(Saved data entries)

====================

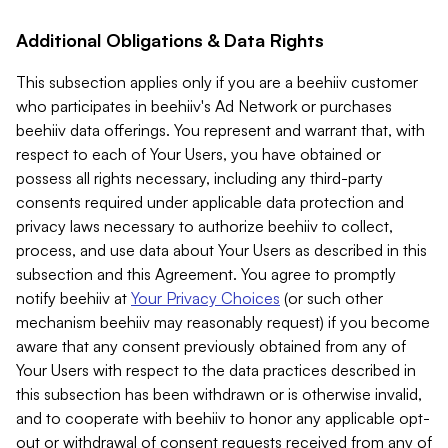
Additional Obligations & Data Rights
This subsection applies only if you are a beehiiv customer
who participates in beehiiv's Ad Network or purchases
beehiiv data offerings. You represent and warrant that, with
respect to each of Your Users, you have obtained or
possess all rights necessary, including any third-party
consents required under applicable data protection and
privacy laws necessary to authorize beehiiv to collect,
process, and use data about Your Users as described in this
subsection and this Agreement. You agree to promptly
notify beehiiv at
Your Privacy Choices
(or such other
mechanism beehiiv may reasonably request) if you become
aware that any consent previously obtained from any of
Your Users with respect to the data practices described in
this subsection has been withdrawn or is otherwise invalid,
and to cooperate with beehiiv to honor any applicable opt-
out or withdrawal of consent requests received from any of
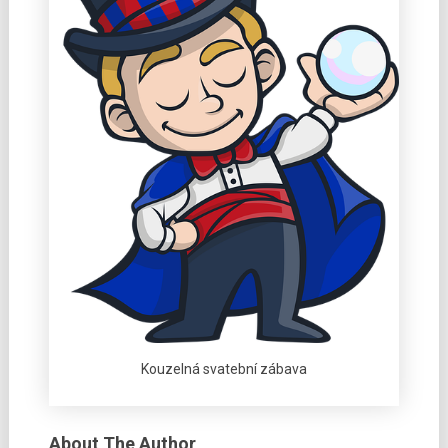
Kouzelná svatební zábava
About The Author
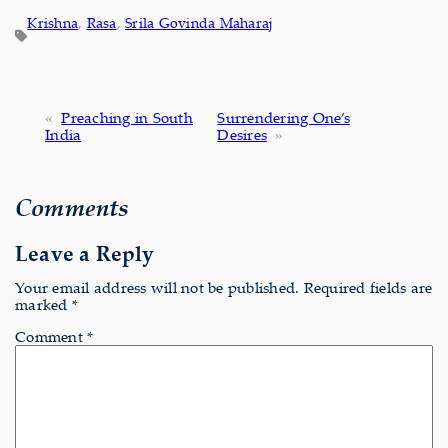
Krishna
, 
Rasa
, 
Srila Govinda Maharaj
«
Preaching in South
Surrendering One’s
India
Desires
»
Comments
Leave a Reply
Your email address will not be published.
Required fields are
marked
*
Comment
*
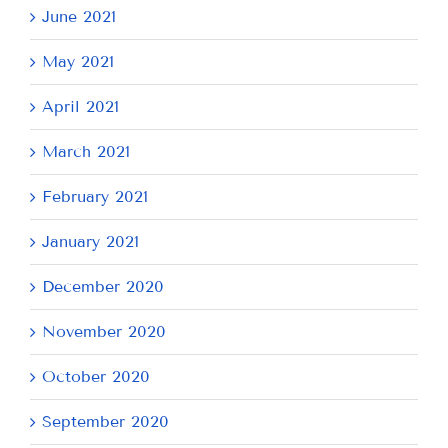
June 2021
May 2021
April 2021
March 2021
February 2021
January 2021
December 2020
November 2020
October 2020
September 2020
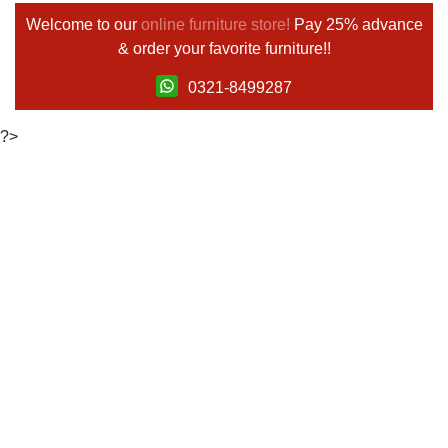
Welcome to our
online furniture store!
Pay 25% advance
& order your favorite furniture!!
0321-8499287
?>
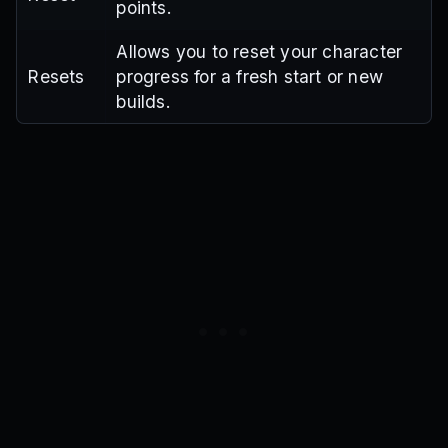
points.
Allows you to reset your character
Resets
progress for a fresh start or new
builds.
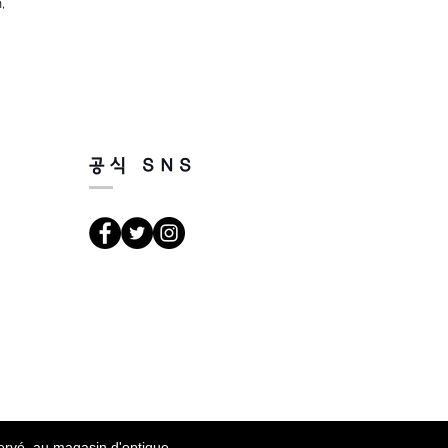
,
공식 SNS
servé au magasin d'optique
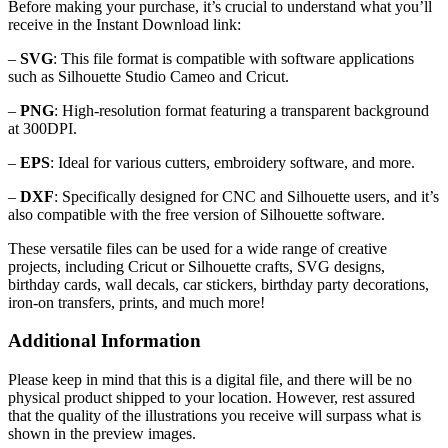
Before making your purchase, it’s crucial to understand what you’ll
receive in the Instant Download link:
–
SVG
: This file format is compatible with software applications
such as Silhouette Studio Cameo and Cricut.
–
PNG
: High-resolution format featuring a transparent background
at 300DPI.
–
EPS
: Ideal for various cutters, embroidery software, and more.
–
DXF
: Specifically designed for CNC and Silhouette users, and it’s
also compatible with the free version of Silhouette software.
These versatile files can be used for a wide range of creative
projects, including Cricut or Silhouette crafts, SVG designs,
birthday cards, wall decals, car stickers, birthday party decorations,
iron-on transfers, prints, and much more!
Additional Information
Please keep in mind that this is a digital file, and there will be no
physical product shipped to your location. However, rest assured
that the quality of the illustrations you receive will surpass what is
shown in the preview images.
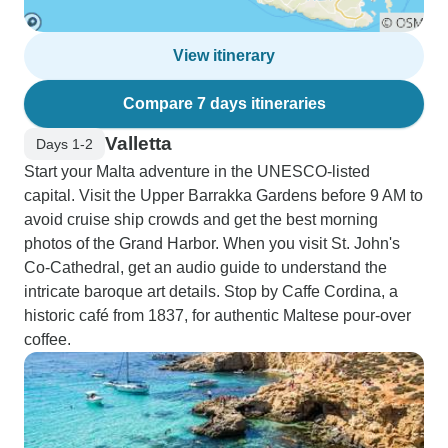
View itinerary
Compare 7 days itineraries
Valletta
Days 1-2
Start your Malta adventure in the UNESCO-listed
capital. Visit the Upper Barrakka Gardens before 9 AM to
avoid cruise ship crowds and get the best morning
photos of the Grand Harbor. When you visit St. John's
Co-Cathedral, get an audio guide to understand the
intricate baroque art details. Stop by Caffe Cordina, a
historic café from 1837, for authentic Maltese pour-over
coffee.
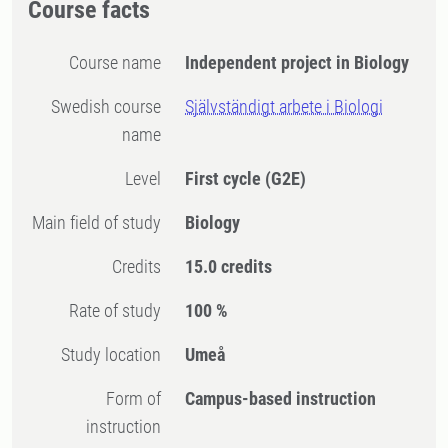
Course facts
Course name
Independent project in Biology
Swedish course
Självständigt arbete i Biologi
name
Level
First cycle
(G2E)
Main field of study
Biology
Credits
15.0 credits
Rate of study
100 %
Study location
Umeå
Form of
Campus-based instruction
instruction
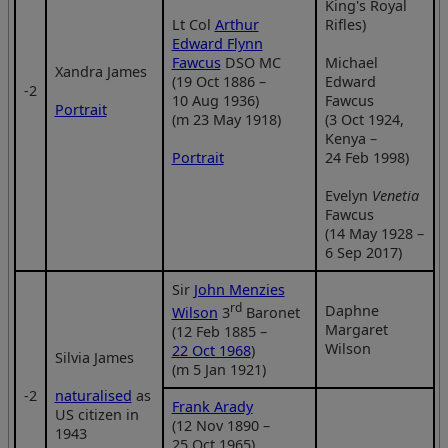
King's Royal
Lt Col
Arthur
Rifles)
Edward Flynn
Fawcus
DSO MC
Michael
Xandra James
(19 Oct 1886 –
Edward
‑2
10 Aug 1936)
Fawcus
Portrait
(m 23 May 1918)
(3 Oct 1924,
Kenya –
Portrait
24 Feb 1998)
Evelyn
Venetia
Fawcus
(14 May 1928 –
6 Sep 2017)
Sir
John Menzies
rd
Daphne
Wilson
3
Baronet
Margaret
(12 Feb 1885 –
Wilson
22 Oct 1968
)
Silvia James
(m 5 Jan 1921)
‑2
naturalised
as
Frank Arady
US citizen in
(12 Nov 1890 –
1943
25 Oct 1965)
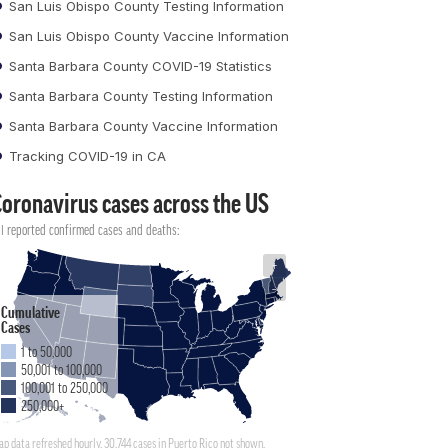
San Luis Obispo County Testing Information
San Luis Obispo County Vaccine Information
Santa Barbara County COVID-19 Statistics
Santa Barbara County Testing Information
Santa Barbara County Vaccine Information
Tracking COVID-19 in CA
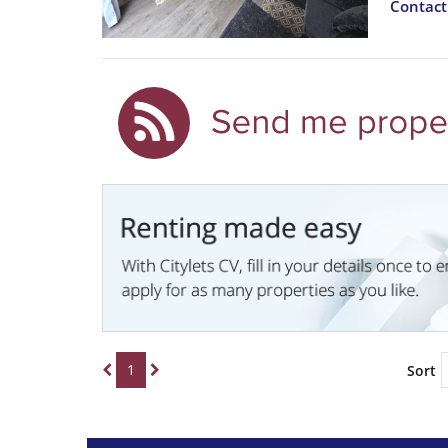
Contac
1
Sort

====================

Reproduce the text of the listing above exactly, covering every entry in it and omitting the pictures.

Additional Obligations & Data Rights
This subsection applies only if you are a beehiiv customer
who participates in beehiiv's Ad Network or purchases
beehiiv data offerings. You represent and warrant that, with
respect to each of Your Users, you have obtained or
possess all rights necessary, including any third-party
consents required under applicable data protection and
privacy laws necessary to authorize beehiiv to collect,
process, and use data about Your Users as described in this
subsection and this Agreement. You agree to promptly
notify beehiiv at
Your Privacy Choices
(or such other
mechanism beehiiv may reasonably request) if you become
aware that any consent previously obtained from any of
Your Users with respect to the data practices described in
this subsection has been withdrawn or is otherwise invalid,
and to cooperate with beehiiv to honor any applicable opt-
out or withdrawal of consent requests received from any of
Kouzelná svatební zábava
About The Author
Krishna
, 
Rasa
, 
Srila Govinda Maharaj
«
Preaching in South
Surrendering One’s
India
Desires
»
Comments
Leave a Reply
Your email address will not be published.
Required fields are
marked
*
Comment
*
June 2021
May 2021
April 2021
March 2021
February 2021
January 2021
December 2020
November 2020
October 2020
September 2020
Welcome to our
online furniture store!
Pay 25% advance
& order your favorite furniture!!
0321-8499287
?>
points.
Allows you to reset your character
Resets
progress for a fresh start or new
builds.
,
공식 SNS
servé au magasin d'optique
Before making your purchase, it’s crucial to understand what you’ll
receive in the Instant Download link:
–
SVG
: This file format is compatible with software applications
such as Silhouette Studio Cameo and Cricut.
–
PNG
: High-resolution format featuring a transparent background
at 300DPI.
–
EPS
: Ideal for various cutters, embroidery software, and more.
–
DXF
: Specifically designed for CNC and Silhouette users, and it’s
also compatible with the free version of Silhouette software.
These versatile files can be used for a wide range of creative
projects, including Cricut or Silhouette crafts, SVG designs,
birthday cards, wall decals, car stickers, birthday party decorations,
iron-on transfers, prints, and much more!
Additional Information
Please keep in mind that this is a digital file, and there will be no
physical product shipped to your location. However, rest assured
that the quality of the illustrations you receive will surpass what is
shown in the preview images.
View itinerary
Compare 7 days itineraries
Valletta
Days 1-2
Start your Malta adventure in the UNESCO-listed
capital. Visit the Upper Barrakka Gardens before 9 AM to
avoid cruise ship crowds and get the best morning
photos of the Grand Harbor. When you visit St. John's
Co-Cathedral, get an audio guide to understand the
intricate baroque art details. Stop by Caffe Cordina, a
historic café from 1837, for authentic Maltese pour-over
coffee.
Course facts
Course name
Independent project in Biology
Swedish course
Självständigt arbete i Biologi
name
Level
First cycle
(G2E)
Main field of study
Biology
Credits
15.0 credits
Rate of study
100 %
Study location
Umeå
Form of
Campus-based instruction
instruction
King's Royal
Lt Col
Arthur
Rifles)
Edward Flynn
Fawcus
DSO MC
Michael
Xandra James
(19 Oct 1886 –
Edward
‑2
10 Aug 1936)
Fawcus
Portrait
(m 23 May 1918)
(3 Oct 1924,
Kenya –
Portrait
24 Feb 1998)
Evelyn
Venetia
Fawcus
(14 May 1928 –
6 Sep 2017)
Sir
John Menzies
rd
Daphne
Wilson
3
Baronet
Margaret
(12 Feb 1885 –
Wilson
22 Oct 1968
)
Silvia James
(m 5 Jan 1921)
‑2
naturalised
as
Frank Arady
US citizen in
(12 Nov 1890 –
1943
25 Oct 1965)
San Luis Obispo County Testing Information
San Luis Obispo County Vaccine Information
Santa Barbara County COVID-19 Statistics
Santa Barbara County Testing Information
Santa Barbara County Vaccine Information
Tracking COVID-19 in CA
Contac
1
Sort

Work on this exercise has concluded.